Benjamin Weil is the artistic director of the Centro Botín (Santander, Cantabria, Spain) since the beginning of 2014. The Centro Botín opened its doors during the summer of 2017, giving a new dimension to the Visual Arts program that the Botín Foundation had been developing for 25 years. Before his arrival to Cantabria, Weil was the artistic director of the Laboral Centro de Arte y Creación Industrial (Gijon, Asturias, Spain), a production, research and dissemination platform for contemporary art and new cultural forms resulting from the creative deployment of novel technologies. Born and raised in Paris, Benjamin Weil developed his career in the United States, where he worked as an independent curator, art critic, conservator and director for several institutions; he held the position of director of the Media Art department at San Francisco Museum of Modern Art (SFMoMA, San Francisco, USA), and of executive director of Artists’ Space (New York, USA). He also started the video art programme H BOX at the Fondation d’Entreprise Hermès (Paris, France), being its artistic director from 2005 to 2011.

Daniela

Daniela Zyman

Daniela Zyman is chief curator and artistic director of Thyssen-Bornemisza Art Contemporary (TBA21), a private foundation established in Vienna by Francesca Thyssen-Bornemisza in 2002. The organization’s multi-tier mission is to commission, collect, and present the best of contemporary art through an ambitious program of exhibitions and events and to pursue urgent social, political, and ecological issues, especially since 2011 via its oceanic research platform TBA21–Academy. Since 2018, TBA21 collaborates with the Museo Nacional Thyssen-Bornemisza in Madrid on a 4-years exhibitions program. Daniela joined TBA21 in 2003 and has played an instrumental role in shaping its exhibition and commissions program. Between 1995 and 2001 Daniela was chief curator of the MAK – Austrian Museum of Applied Arts / Contemporary Art in Vienna, which included the founding and programming of the MAK Center for Art and Architecture in Los Angeles.
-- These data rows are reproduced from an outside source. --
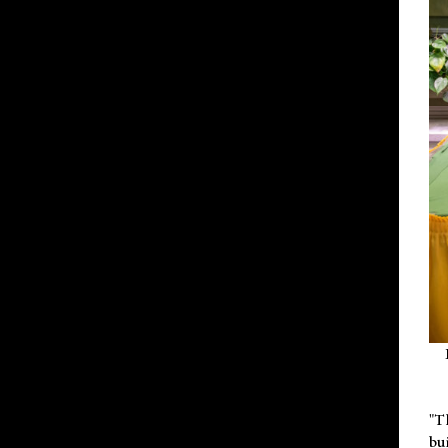
"T
bu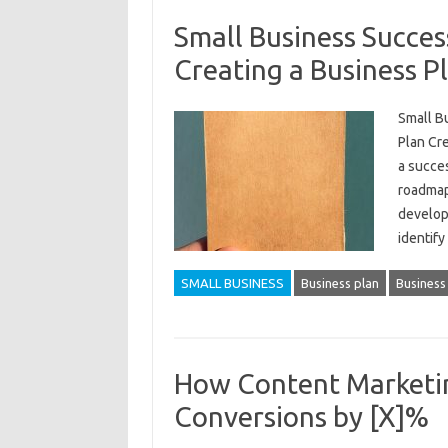
Small Business Succes
Creating a Business P
Small B
Plan Cre
a succes
roadmap
develop
identif
SMALL BUSINESS
Business plan
Business
How Content Marketin
Conversions by [X]%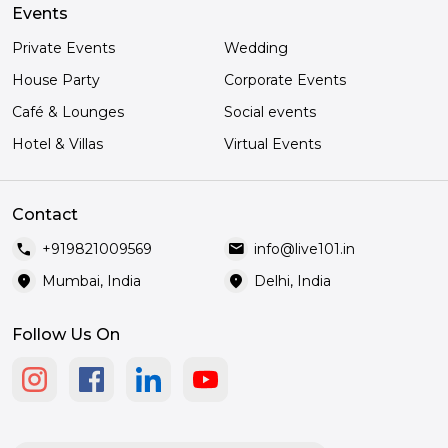
Events
Private Events
Wedding
House Party
Corporate Events
Café & Lounges
Social events
Hotel & Villas
Virtual Events
Contact
call
mail
+919821009569
info@live101.in
location_on
location_on
Mumbai, India
Delhi, India
Follow Us On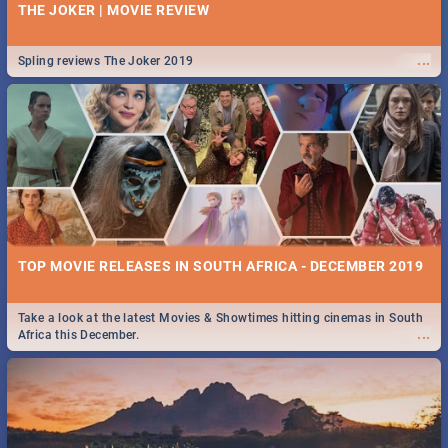
THE JOKER | MOVIE REVIEW
...
Spling reviews The Joker 2019
TOP MOVIE RELEASES IN SOUTH AFRICA - DECEMBER 2019
Take a look at the latest Movies & Showtimes hitting cinemas in South
...
Africa this December.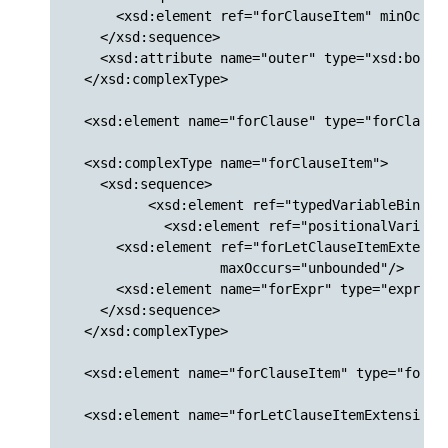
      <xsd:element ref="forClauseItem" minOccurs
    </xsd:sequence>

    <xsd:attribute name="outer" type="xsd:boolea
  </xsd:complexType>

  <xsd:element name="forClause" type="forClause"
  <xsd:complexType name="forClauseItem">

    <xsd:sequence>

  	  <xsd:element ref="typedVariableBinding"/>

	    <xsd:element ref="positionalVariableBinding" minOccurs="0" maxOccurs="1"/>

      <xsd:element ref="forLetClauseItemExtensio
                   maxOccurs="unbounded"/>

      <xsd:element name="forExpr" type="exprWrap
    </xsd:sequence>

  </xsd:complexType>

  <xsd:element name="forClauseItem" type="forCla
  <xsd:element name="forLetClauseItemExtensions"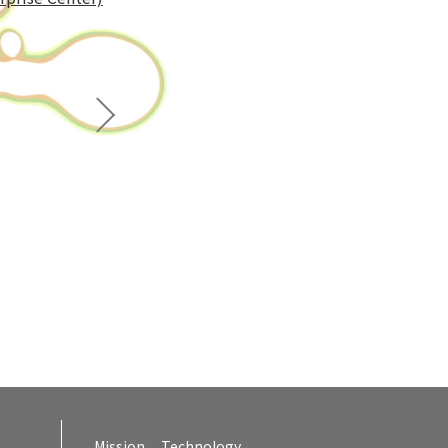
Mission
Technology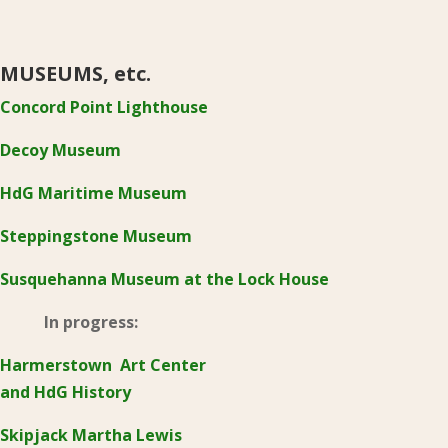
MUSEUMS, etc.
Concord Point Lighthouse
Decoy Museum
HdG Maritime Museum
Steppingstone Museum
Susquehanna Museum at the Lock House
In progress:
Harmerstown Art Center
and HdG History
Skipjack Martha Lewis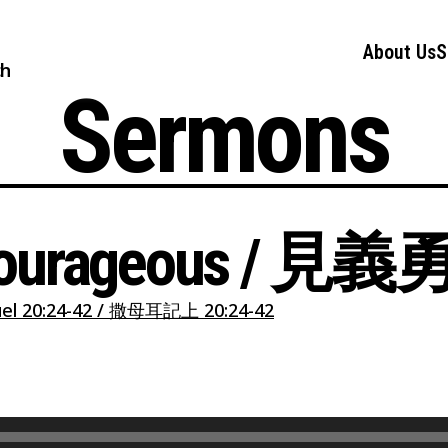
About Us
S
ch
Sermons
 Courageous / 見
el 20:24-42 / 撒母耳記上 20:24-42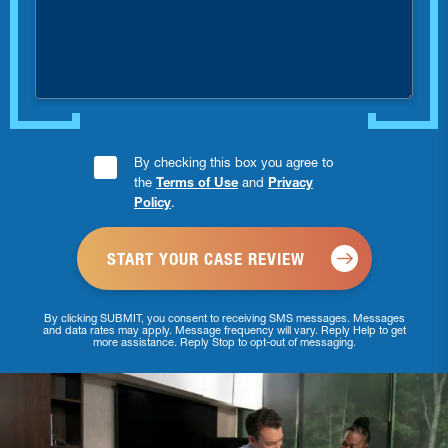
you
injured?
Consent
By checking this box you agree to
the
Terms of Use
and
Privacy
Checkbox
Policy
.
*
By clicking SUBMIT, you consent to receiving SMS messages. Messages
and data rates may apply. Message frequency will vary. Reply Help to get
more assistance. Reply Stop to opt-out of messaging.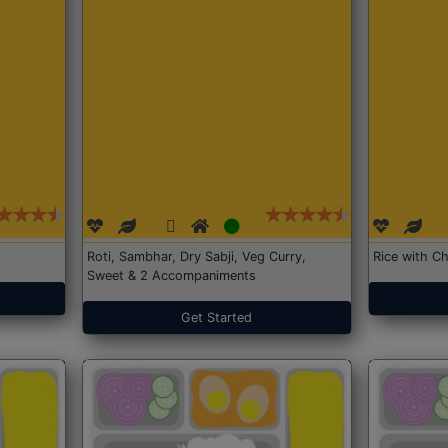
Roti, Sambhar, Dry Sabji, Veg Curry,
Rice with Ch
Sweet & 2 Accompaniments
Get Started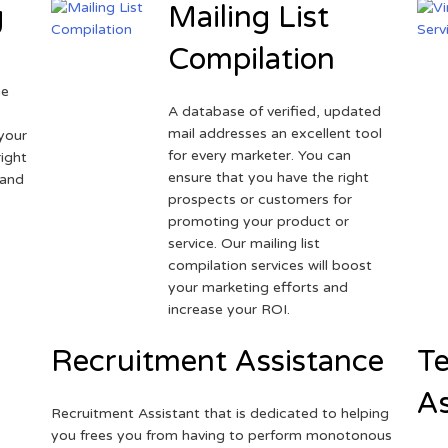
g
Mailing List
Compilation
ne
A database of verified, updated
r
mail addresses an excellent tool
your
for every marketer. You can
ight
ensure that you have the right
 and
prospects or customers for
promoting your product or
service. Our mailing list
compilation services will boost
your marketing efforts and
increase your ROI.
Recruitment Assistance
Te
As
Recruitment Assistant that is dedicated to helping
you frees you from having to perform monotonous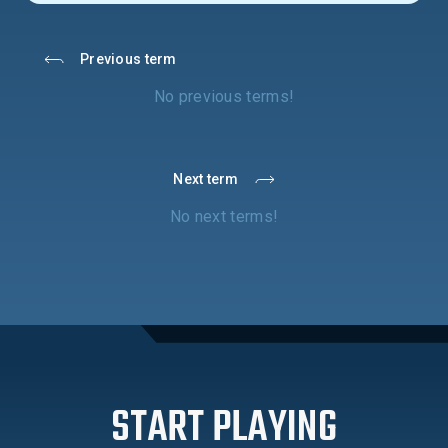
Previous term
No previous terms!
Next term
No next terms!
START PLAYING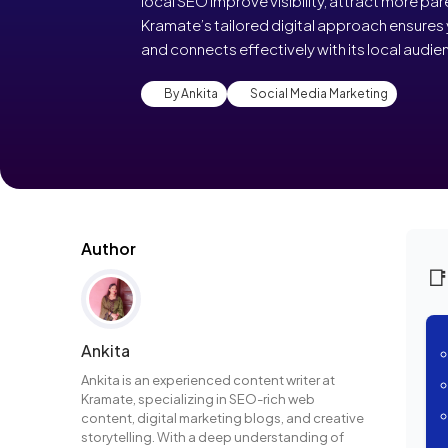
local SEO improve visibility, attract more par
Kramate’s tailored digital approach ensures 
and connects effectively with its local audie
By Ankita
Social Media Marketing
Author

Ankita
Ankita is an experienced content writer at
Kramate, specializing in SEO-rich web
content, digital marketing blogs, and creative
storytelling. With a deep understanding of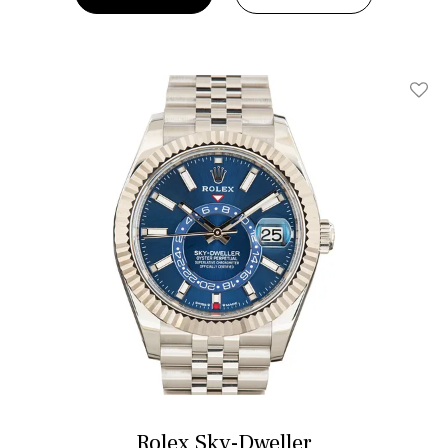
Add T
Rolex Sky-Dweller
From 2000 to 2003 she worked as the artistic director of the Künstlerhaus, Vienna and as director of A9 Forum Transeuropa, a program of Q21 in Vienna’s Museumquartier.
Daniela earned a PhD on forms of artistic counter-research under the framework of political ecology. She has taught at the University of Applied Arts in Vienna and is currently lecturing at the University of Art and Industrial Design in Linz, and frequently authors essays for art publications.
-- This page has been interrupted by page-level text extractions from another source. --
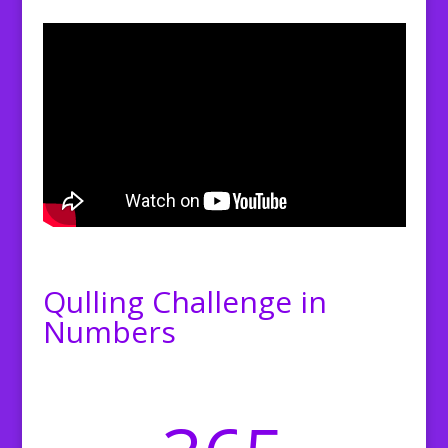
Qulling Challenge in
Numbers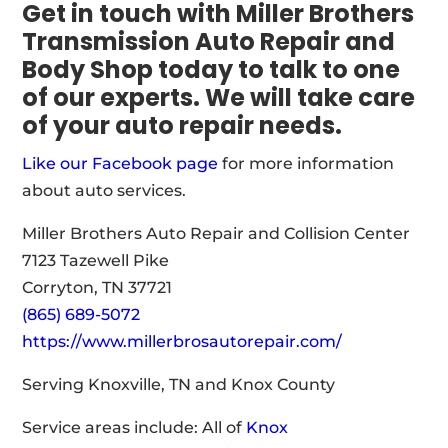
Get in touch with Miller Brothers
Transmission Auto Repair and
Body Shop today to talk to one
of our experts. We will take care
of your auto repair needs.
Like our Facebook page
for more information
about auto services.
Miller Brothers Auto Repair and Collision Center
7123 Tazewell Pike
Corryton, TN 37721
(865) 689-5072
https://www.millerbrosautorepair.com/
Serving Knoxville, TN and Knox County
Service areas include: All of
Knox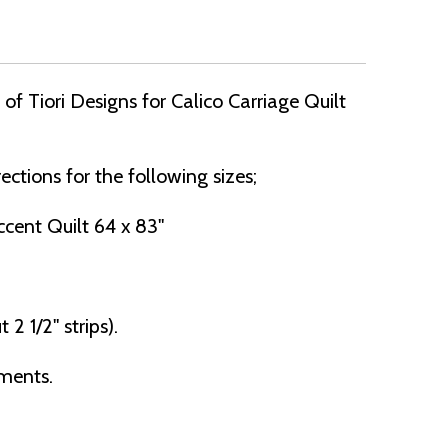
f Tiori Designs for Calico Carriage Quilt
ections for the following sizes;
cent Quilt 64 x 83"
 2 1/2" strips).
ements.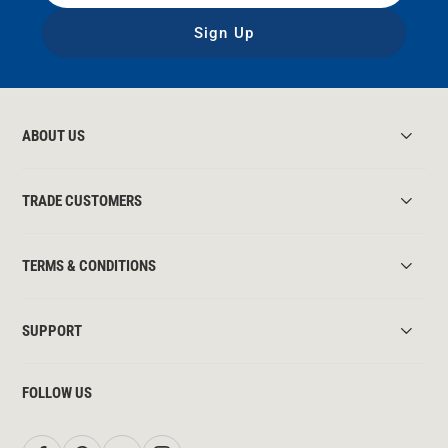
Sign Up
ABOUT US
TRADE CUSTOMERS
TERMS & CONDITIONS
SUPPORT
FOLLOW US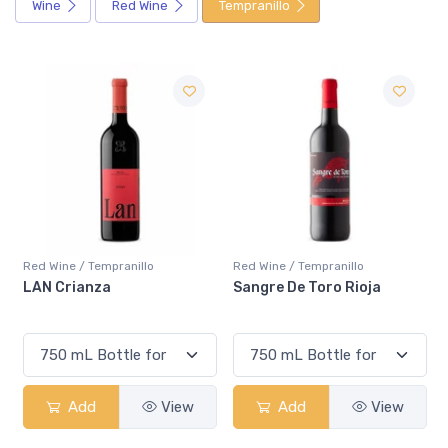
Wine
Red Wine
Tempranillo
Sale
Red Wine / Tempranillo
Red Wine / Tempranillo
Sangre De Toro Rioja
Beronia Reserva
Add
View
Add
View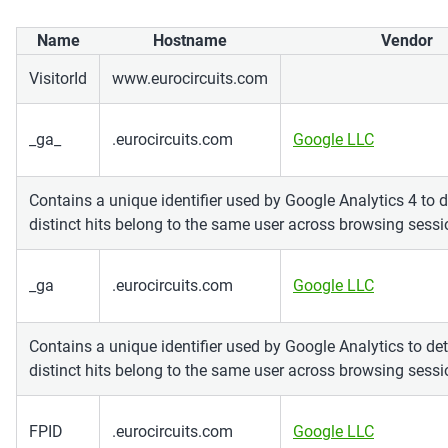
Name
Hostname
Vendor
VisitorId
www.eurocircuits.com
_ga_
.eurocircuits.com
Google LLC
Contains a unique identifier used by Google Analytics 4 to 
distinct hits belong to the same user across browsing sessi
_ga
.eurocircuits.com
Google LLC
Contains a unique identifier used by Google Analytics to de
distinct hits belong to the same user across browsing sessi
FPID
.eurocircuits.com
Google LLC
Last update: 11th November 2020

Dirk

Dirk Snauwaert

Dirk Snauwaert (b. in Tielt, Belgium, in 1963) has been involved with WIELS Contemporary Art centre since July 2004; he was appointed Artistic Director in January 2005. Before joining WIELS, Dirk Snauwaert was Co-Director of the Institut d’Art Contemporain Villeurbanne/Rhône-Alps, in France, where he was in charge of the exhibition programme and of the development of the FRAC Rhône-Alpes collection. He was Director of the Munich Kunstverein from 1996 to 2001, and, from 1989 to 1995, he was in charge of the contemporary art programme of the Société des Expositions of the Centre for Fine Arts, Brussels. He has organised and coordinated numerous exhibitions, both monographic and thematic, and he lectures and publishes regularly on art and visual culture. He has been a member of several boards, including the Flemish Community’s Visual Arts Advisory Board, and he was also in charge of the acquisitions for Belgium’s Flemish Community from 2003 till 2006. He was a member of AFAA’s think tank, in Paris, and has sat on several juries, among them the DAAD Berliner Künstlerprogram, Munch Prize Oslo, Blue Orange and the Prix Marcel Duchamp. He’s also on the board of acquisitions for the FRAC des Pays de la Loire, in Carquefou, France, APT Berlin, the Kuratorium der Allianz Kulturstiftung and the Generali Foundation, both in Vienna. For Wiels, he has curated exhibitons by Anne Mie Van Kerckhoven, Bruno Serralongue, Luc Tuymans, Andro Wekua and Francis Alÿs, and groups shows such as Expats-Clandestines (2007) and Rehabilitation (2010). He was also the curator of Jef Geys’ exhibition at the Belgian Pavilion at the 53rd Venice Biennial.